• What you should do: The line holding "MEGAN HILTY SCORES AT CAFÉ CARLYLE" and all lines that follow it to the end of the data: return these exactly, and nothing more.

** Opening Information supplied block **

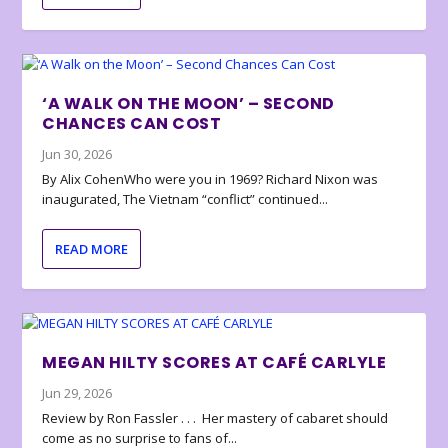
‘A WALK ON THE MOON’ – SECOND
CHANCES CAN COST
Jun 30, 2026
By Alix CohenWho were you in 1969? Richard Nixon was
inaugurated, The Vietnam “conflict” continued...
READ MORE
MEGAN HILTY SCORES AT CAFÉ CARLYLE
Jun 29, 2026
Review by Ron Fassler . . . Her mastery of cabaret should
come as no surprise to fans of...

** Closing Information supplied block **

• Response for this exercise:
MEGAN HILTY SCORES AT CAFÉ CARLYLE
Jun 29, 2026
Review by Ron Fassler . . . Her mastery of cabaret should
come as no surprise to fans of...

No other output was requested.